§ **Page text**
========================================

The final dataset comprises 84,000 samples (7,000 per language), encompassing CSharp, Go, Java, JavaScript, Kotlin, Perl, PHP, Python, Ruby, Scala, Swift, and TypeScript.

Model Architecture and Training Methodology

MSCoT is instantiated via fine-tuning the 7B-parameter Qwen2.5Coder model using Low-Rank Adaptation (LoRA) for parameter-efficient learning. A novel Instruction Template standardizes input prompts and guides the model to generate coherent, structured CoTs, enhancing reasoning interpretability and cross-language consistency.

In inference, MSCoT utilizes greedy decoding for stable CoT generation, and is designed to function as a modular component in code generation pipelines—activating only when the baseline model fails to produce correct code.

Empirical Results: Quantitative and Qualitative Evaluation

MSCoT's efficacy was benchmarked using DeepSeek-Coder 6.7B-instruct and Qwen2.5Coder 7B-instruct across HumanEval-XL, a comprehensive multilingual code generation testbed. Figure 2

Figure 2: Comparative performance of code generation models on HumanEval-XL, highlighting the variance across languages and the positive impact of CoT-guided approaches.

Integrating MSCoT as a CoT generator led to substantial improvements:

  • DeepSeek-Coder's average pass@1 score improved from 52.92% to 66.04% (+13.12%), with notable gains in Python (+16.25%), JavaScript (+12.5%), and Java (+13.75%).
  • Qwen2.5Coder's average pass@1 score increased from 61.56% to 72.29% (+10.73%).

MSCoT consistently outperformed baseline CoT generation approaches (Zero-Shot CoT, Self-CoT, COTTON) and reduced the performance gap with GPT-4-based solutions to less than 3.2% in most cases, despite significantly lower resource requirements.

========================================

§ **Data extract**
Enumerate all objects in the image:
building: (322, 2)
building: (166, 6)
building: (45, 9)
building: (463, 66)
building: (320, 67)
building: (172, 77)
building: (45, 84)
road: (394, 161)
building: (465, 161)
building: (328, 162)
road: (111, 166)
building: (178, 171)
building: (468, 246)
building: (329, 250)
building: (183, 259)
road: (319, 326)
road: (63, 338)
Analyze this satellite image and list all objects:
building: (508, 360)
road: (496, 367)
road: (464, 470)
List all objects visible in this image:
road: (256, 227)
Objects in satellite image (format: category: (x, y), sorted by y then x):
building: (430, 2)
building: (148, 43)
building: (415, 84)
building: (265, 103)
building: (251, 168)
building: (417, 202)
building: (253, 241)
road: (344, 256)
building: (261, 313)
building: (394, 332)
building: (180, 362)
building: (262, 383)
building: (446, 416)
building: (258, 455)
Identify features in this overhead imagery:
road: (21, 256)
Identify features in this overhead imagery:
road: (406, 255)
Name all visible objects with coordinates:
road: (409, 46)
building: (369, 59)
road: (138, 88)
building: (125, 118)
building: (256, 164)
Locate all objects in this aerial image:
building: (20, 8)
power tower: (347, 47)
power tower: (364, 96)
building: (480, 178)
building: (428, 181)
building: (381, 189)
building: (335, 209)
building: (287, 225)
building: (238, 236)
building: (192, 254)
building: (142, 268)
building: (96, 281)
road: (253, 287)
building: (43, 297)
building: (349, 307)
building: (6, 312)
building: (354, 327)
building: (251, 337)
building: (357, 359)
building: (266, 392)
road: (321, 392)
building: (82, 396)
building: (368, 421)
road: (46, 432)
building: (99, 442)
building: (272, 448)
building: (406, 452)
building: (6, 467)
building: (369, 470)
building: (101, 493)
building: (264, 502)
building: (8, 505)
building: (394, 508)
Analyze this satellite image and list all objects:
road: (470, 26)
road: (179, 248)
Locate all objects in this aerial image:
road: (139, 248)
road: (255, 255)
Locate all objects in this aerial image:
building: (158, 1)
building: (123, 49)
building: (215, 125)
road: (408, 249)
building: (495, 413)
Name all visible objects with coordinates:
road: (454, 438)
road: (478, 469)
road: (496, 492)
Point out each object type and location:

========================================

§ **Problems to solve**
a) Name the baseline CoT generation approaches that MSCoT outperformed, according to the passage on MSCoT.
b) From the passage on MSCoT, repeat word for word the part starting at "MSCoT's efficacy was" and ending at "to 72.29% (+10.73%).".
c) Carry on writing the passage on MSCoT from the point where it stops.

§ **Answers for this exercise**
a) Zero-Shot CoT, Self-CoT, COTTON

b)
MSCoT's efficacy was benchmarked using DeepSeek-Coder 6.7B-instruct and Qwen2.5Coder 7B-instruct across HumanEval-XL, a comprehensive multilingual code generation testbed. Figure 2

Figure 2: Comparative performance of code generation models on HumanEval-XL, highlighting the variance across languages and the positive impact of CoT-guided approaches.

Integrating MSCoT as a CoT generator led to substantial improvements:

  • DeepSeek-Coder's average pass@1 score improved from 52.92% to 66.04% (+13.12%), with notable gains in Python (+16.25%), JavaScript (+12.5%), and Java (+13.75%).
  • Qwen2.5Coder's average pass@1 score increased from 61.56% to 72.29% (+10.73%).

c)
CoT generated by MSCoT exhibited strong language-agnostic reasoning and semantic consistency across different implementation languages, in contrast to COTTON, which displayed marked variation and reduced adaptability. Figure 3

Figure 3: Correlation heatmap between COTTON and MSCoT CoTs, illustrating MSCoT's superior consistency and language-agnostic reasoning patterns.

A human study evaluated CoTs along dimensions of similarity, naturalness, and educational value. In all metrics, MSCoT surpassed COTTON:

  • Similarity: 3.47 vs. 2.78
  • Naturalness: 3.33 vs. 2.57
  • Educational Value: 3.28 vs. 2.50

These results validate MSCoT's ability to generate CoTs that are semantically faithful, interpretable, and pedagogically beneficial across languages.

Chain-of-Thought Generation Mechanics

CoT reasoning in MSCoT decomposes complex code generation problems into sub-tasks and sequential reasoning steps. By utilizing program structure templates, MSCoT ensures the methodology is invariant to syntax differences, yielding high cross-language generalizability. Figure 4

Figure 4: Example of CoT generation, demonstrating sequential decomposition and stepwise reasoning for code synthesis.

Practical and Theoretical Implications

MSCoT's structured, language-agnostic CoT generation has several implications:

  • Enables robust code generation support for multi-language projects, critical in microservice, frontend-backend, and cross-platform ecosystems.
  • Lowers resource barriers by achieving near-GPT-4-level performance with small models, facilitating wider deployment.
  • Advances theoretical understanding of reasoning transfer between natural language and programming language domains.
  • Provides an open-source dataset and model, catalyzing further research in multilingual code intelligence and CoT prompting strategies.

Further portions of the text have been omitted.